Carry the report on COVID-19 restrictions below forward from its last sentence.

Document segment:
----
No more than six people from two households can meet in a garden.
Pubs which do not serve food, known as wet pubs, are due to open on Wednesday, despite the latest restrictions.
We are at a dangerous crossroads, a resurgent COVID19 is spreading and claiming lives.
We have a window opportunity over the next few weeks that we must seize to minimise the spread of the virus.
We need you all to work in partnership with us to keep people safe and save lives pic.twitter.com/inOjHLaDsS
— Michelle O'Neill (@moneillsf) September 22, 2020
Deputy First Minister Michelle O'Neill said whether to introduce an early closing time for pubs is something ministers would be considering, describing replicating the 10pm curfew being introduced in England as "fair enough" to consider.
First Minister Arlene Foster said a two-week period of lockdown to try to halt the spread of the virus, a so-called circuit breaker, could not be ruled out.
Household mixing indoors will no longer be allowed, with exemptions for those living alone, couples not living together, childcare and tradespeople.
Regulations come into force on Friday but people are being asked to comply from Wednesday.
First Minister Nicola Sturgeon said children under 12 will be exempt from the current limit of six people from two households when meeting outside, and those between 12 and 18 will be able to meet a limit of six others from six households outdoors.
From Friday pubs, bars and restaurants must close at 10pm and further resources will be given to environmental health officials to step up enforcement and inspections, to check that social distancing and other hygiene guidance is being adhered to.
People in Scotland are also being advised against car-sharing, with Ms Sturgeon saying that according to Test and Protect data there is a "significant risk of transmission" in such settings.
She said no decision has been taken yet on a so-called circuit-break in October, and the Scottish Government is "keeping it under review".
She asked people not to book any overseas travel for the half-term break unless it is essential, and to use it as an opportunity to "further limit social interaction".
She said people who were shielding earlier in the year are not at this stage being asked to do so again, but that they should follow the steps outlined for the general population.
First Minister Mark Drakeford indicated people in Wales could be asked to make essential journeys only.
He said "one of the central dilemmas" the country faced was the differing rates of Covid-19 in different areas, with rates of the virus still falling in 10 local authority areas.
----
Extracted entries:
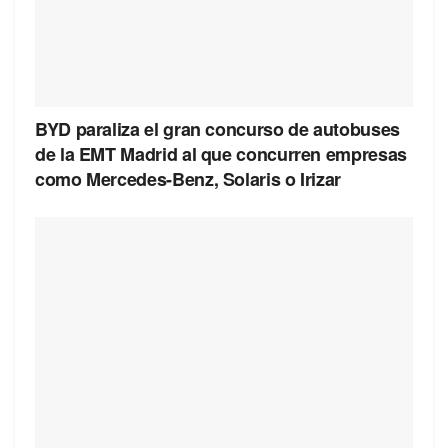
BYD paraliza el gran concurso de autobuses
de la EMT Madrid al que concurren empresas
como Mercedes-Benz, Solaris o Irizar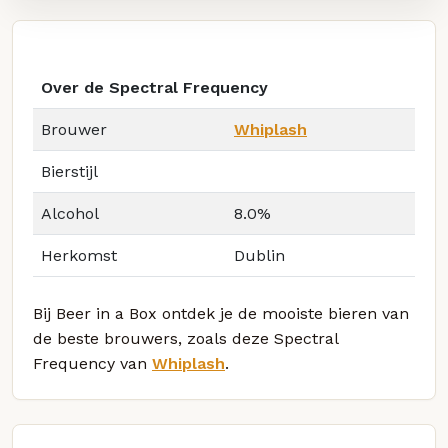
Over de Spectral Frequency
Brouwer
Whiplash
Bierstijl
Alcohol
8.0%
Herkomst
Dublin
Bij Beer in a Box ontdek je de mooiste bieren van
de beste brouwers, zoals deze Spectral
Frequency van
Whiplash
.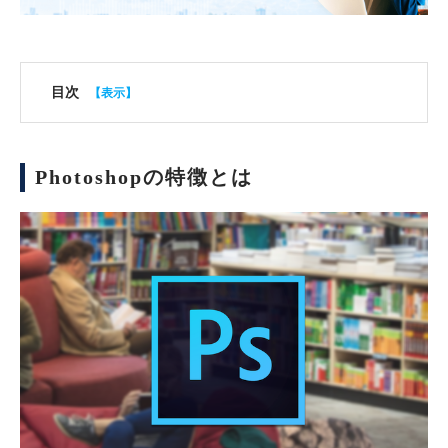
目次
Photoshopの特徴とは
----
Reply:
"I will want to say something later today about trying to encourage people in Wales only to make those journeys that are really necessary," he told the Senedd.
Mr Drakeford said many of the things being announced by Mr Johnson "we have already done in Wales", such as the encouragement to work from home where possible.
Measures across much of South Wales are due to come into force from 6pm on Tuesday.
The measures, which are already in force across Rhondda Cynon Taf and Caerphilly county borough, will apply in Bridgend, Merthyr Tydfil, Newport and Blaenau Gwent.
Under the new rules people must not enter or leave the areas without a reasonable excuse and are only able to meet with other households outdoors, including members of their extended household.
All licensed premises such as pubs have to close at 11pm.
– How long will these new measures last?
Mr Johnson said that "unless we palpably make progress" we should assume the restrictions he announced on Tuesday will remain in place for "perhaps six months".
Meanwhile Ms Sturgeon said she hoped the measures in Scotland would not have to be in place for that long, saying that while the absence of a game-changer vaccine means the virus will impact people's lives "that doesn't necessarily mean that all of the new restrictions I am announcing today will be in place for six months".
On Monday England's chief medical officer Professor Chris Whitty suggested that science would eventually "ride to our rescue", but "in this period of the next six months, I think we have to realise that we have to take this, collectively, very seriously".